[TASK INSTRUCTIONS] Lines with the word "visits" in them are the ones to copy from the records.

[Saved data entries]

========================================

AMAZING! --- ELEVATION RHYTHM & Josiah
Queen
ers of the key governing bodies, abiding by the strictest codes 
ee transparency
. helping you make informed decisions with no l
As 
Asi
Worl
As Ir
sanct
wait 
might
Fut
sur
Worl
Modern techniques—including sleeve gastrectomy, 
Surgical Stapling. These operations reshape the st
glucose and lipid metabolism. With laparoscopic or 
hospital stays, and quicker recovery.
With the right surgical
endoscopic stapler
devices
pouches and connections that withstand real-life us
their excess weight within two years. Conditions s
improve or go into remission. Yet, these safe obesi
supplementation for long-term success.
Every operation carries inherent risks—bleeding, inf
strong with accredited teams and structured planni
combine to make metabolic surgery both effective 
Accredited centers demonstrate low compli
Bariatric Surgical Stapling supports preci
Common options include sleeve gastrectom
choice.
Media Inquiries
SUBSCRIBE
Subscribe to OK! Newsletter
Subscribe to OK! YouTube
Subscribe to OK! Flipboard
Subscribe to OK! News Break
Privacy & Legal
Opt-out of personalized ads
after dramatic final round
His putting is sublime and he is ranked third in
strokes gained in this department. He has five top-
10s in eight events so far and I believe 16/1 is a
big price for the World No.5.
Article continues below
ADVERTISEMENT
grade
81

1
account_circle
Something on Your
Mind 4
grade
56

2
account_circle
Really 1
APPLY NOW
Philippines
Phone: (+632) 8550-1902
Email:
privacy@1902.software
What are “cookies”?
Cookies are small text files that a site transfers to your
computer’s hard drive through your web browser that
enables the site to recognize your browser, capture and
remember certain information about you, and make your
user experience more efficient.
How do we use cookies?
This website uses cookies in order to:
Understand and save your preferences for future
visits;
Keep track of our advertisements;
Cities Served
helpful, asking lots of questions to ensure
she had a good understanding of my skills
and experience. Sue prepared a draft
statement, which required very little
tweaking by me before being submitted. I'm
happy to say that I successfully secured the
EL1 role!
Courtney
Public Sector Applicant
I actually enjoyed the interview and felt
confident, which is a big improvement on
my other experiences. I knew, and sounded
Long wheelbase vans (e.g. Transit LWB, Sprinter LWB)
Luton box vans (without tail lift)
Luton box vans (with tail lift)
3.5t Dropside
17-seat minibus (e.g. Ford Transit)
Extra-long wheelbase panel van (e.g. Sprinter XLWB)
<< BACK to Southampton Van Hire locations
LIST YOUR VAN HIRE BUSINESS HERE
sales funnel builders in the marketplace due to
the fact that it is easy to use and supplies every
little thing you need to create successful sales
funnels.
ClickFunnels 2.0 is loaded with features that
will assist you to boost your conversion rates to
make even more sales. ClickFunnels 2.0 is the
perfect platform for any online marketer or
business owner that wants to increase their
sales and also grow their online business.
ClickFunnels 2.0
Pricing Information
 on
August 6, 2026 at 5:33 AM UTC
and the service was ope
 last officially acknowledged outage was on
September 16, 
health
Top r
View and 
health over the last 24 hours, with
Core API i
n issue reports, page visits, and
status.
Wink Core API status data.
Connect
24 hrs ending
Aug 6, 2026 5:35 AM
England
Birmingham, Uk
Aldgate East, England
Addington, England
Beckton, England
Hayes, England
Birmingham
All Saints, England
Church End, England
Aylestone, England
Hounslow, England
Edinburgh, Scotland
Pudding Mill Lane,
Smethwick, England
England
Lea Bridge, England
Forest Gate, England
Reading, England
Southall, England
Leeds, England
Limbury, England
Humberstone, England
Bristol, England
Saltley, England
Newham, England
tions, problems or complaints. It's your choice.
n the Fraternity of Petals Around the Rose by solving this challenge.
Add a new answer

========================================

[TASK SOLUTION]
visits;
n issue reports, page visits, and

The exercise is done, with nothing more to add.